Some people say they believe there is truth, when what they really believe is that each person's beliefs express an individual, subjective truth. This is the denial of the reality of Truth, which is invariable, not subjective, possessing a fixed reality of its own, as Socrates explains.

"It is clear that things have some fixed reality of their own, not in relation to us nor caused by us; they do not vary, swaying one way and another in accordance with our fancy, but exist of themselves in relation to their own reality imposed by nature." [386e] [...]

Entities and actions have a fixed nature and are not subjective in the sense of having a reality relative to a person's beliefs. A name is, Socrates explains, an instrument for separating one kind of reality from another, a horse from a human, for example. Each name refers to a fixed reality. Even if we change a name referring to a specific reality, the reality is the same.

If a propagandist such as Dubya, with the clear intention of deceiving, gives the false name of democracy to the forms of government in America and Iraq, he's still referring to the same, objective realities: American plutocracy (the rule of the wealthy) and Iraqi puppet government.
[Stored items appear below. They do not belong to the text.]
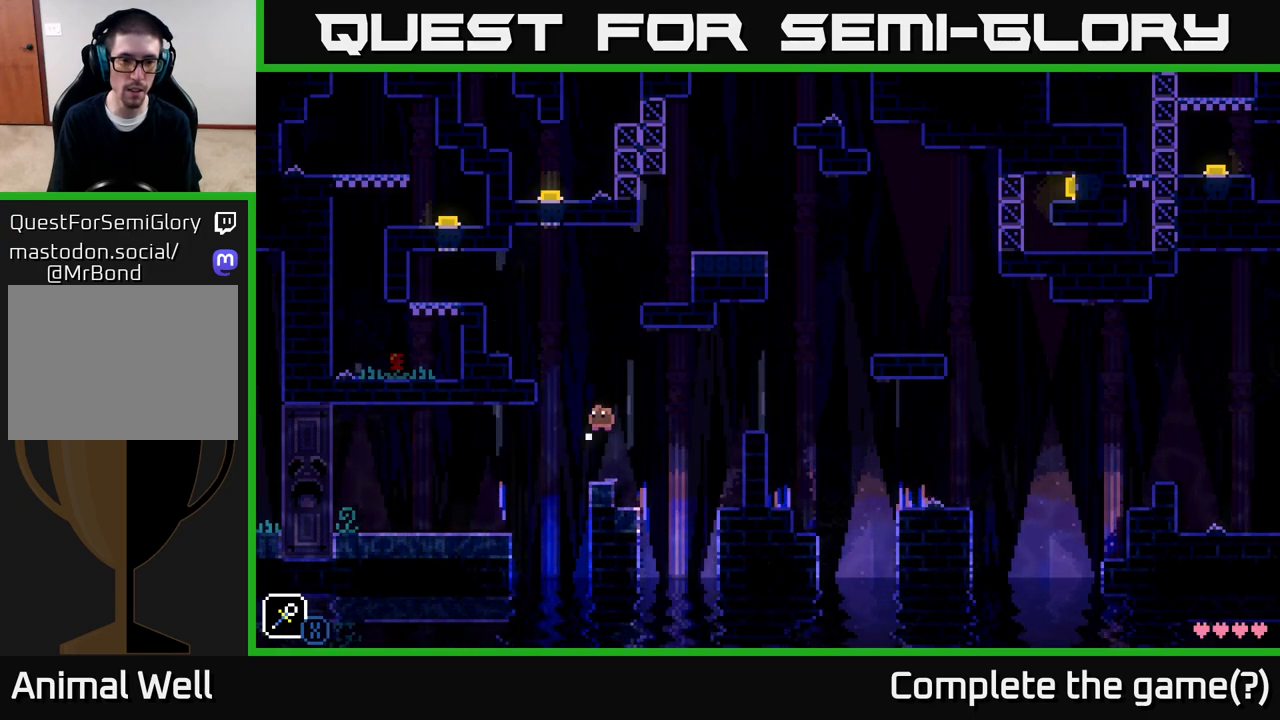
{"buttons": ["A"], "left_stick": "left", "right_stick": "center", "events": [[17, "left_stick", "center"], [167, "left_stick", "left"], [183, "X", "up"], [200, "A", "up"], [300, "left_stick", "center"], [433, "A", "down"], [500, "left_stick", "left"]]}
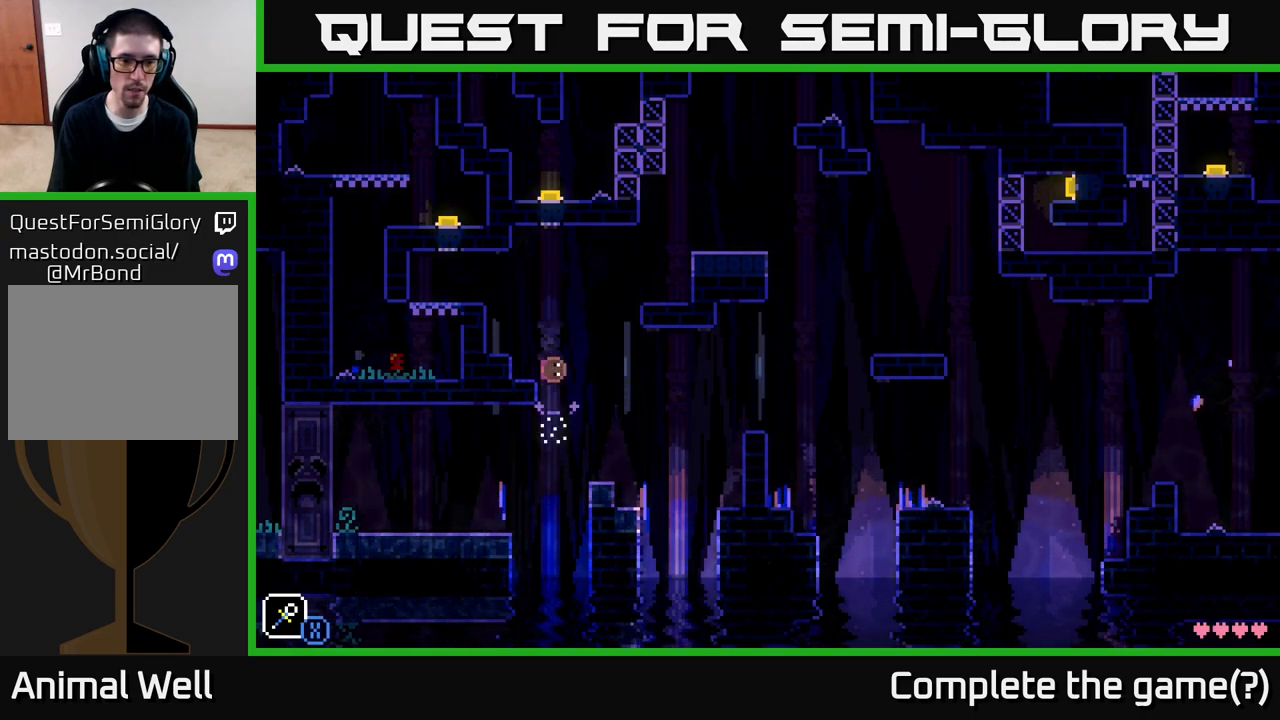
{"buttons": [], "left_stick": "right", "right_stick": "center", "events": [[67, "A", "up"], [200, "left_stick", "center"], [450, "left_stick", "right"]]}
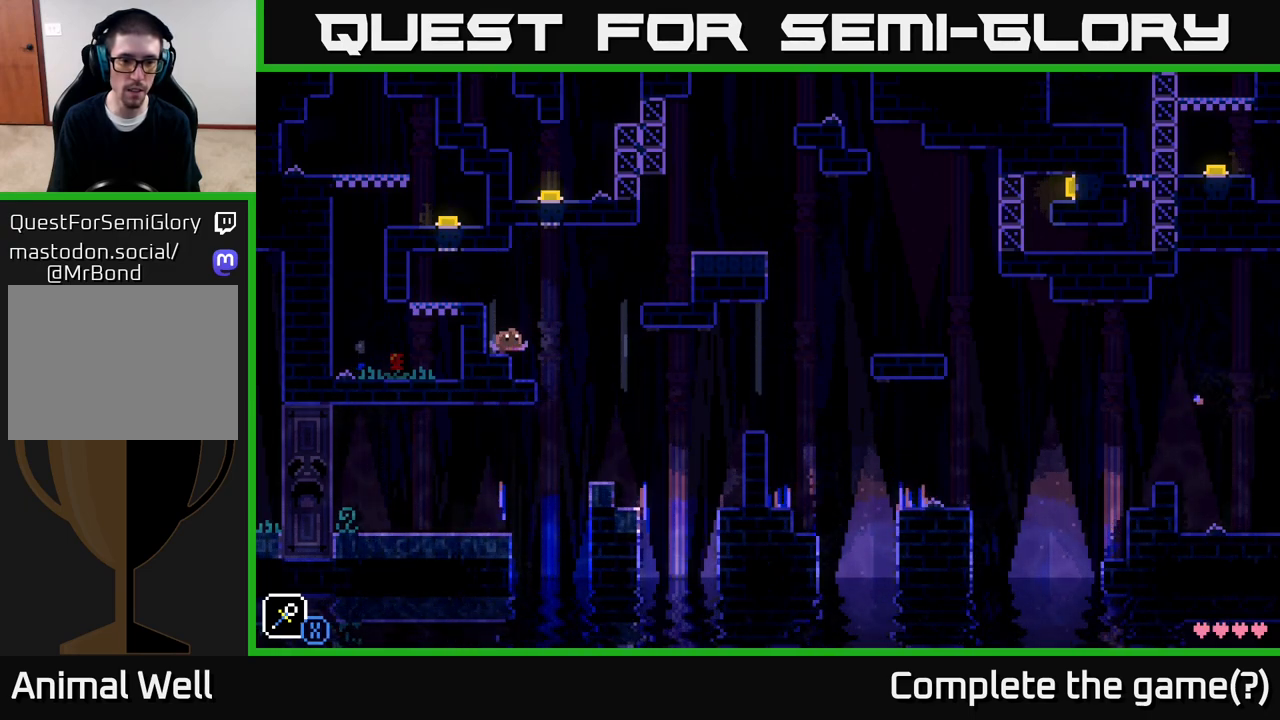
{"buttons": [], "left_stick": "right", "right_stick": "center", "events": [[133, "left_stick", "left"], [450, "left_stick", "center"], [500, "left_stick", "right"]]}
False and deceptive names are used by indoctrinators to try to fool heedless people into believing they're referring to a reality (true democracy: a government for the people) when they're not. [...]

The search for truth is a serious matter, and Socrates is engaged in an earnest investigation into questions of critical importance--then and now. It's possible for a society to become so relativistic and intellectually bewildered that people lose the ability to comprehend reality. War is seen as peace. Tyranny is seen as sound government. An illiterate, degenerate President is seen as a great leader. Ignorance becomes suicidal. Intentional unawareness becomes lethal. [...]

Part of what Socrates is investigating is the phenomenon of our possessing a knowledge of reality in our very being. Entities have a definite, unique composition; one thing is not another thing. We know, primordially, when we are in our right mind, whether a name correctly or incorrectly refers to a particular reality. Mind control, propaganda, and social conditioning can so corrupt the human mind that it does not function correctly; then lies are taken for truth, our destroyers are taken for beneficent leaders. But even when programmed by an oppressive regime, humans retain some connection to their primordial awareness of reality.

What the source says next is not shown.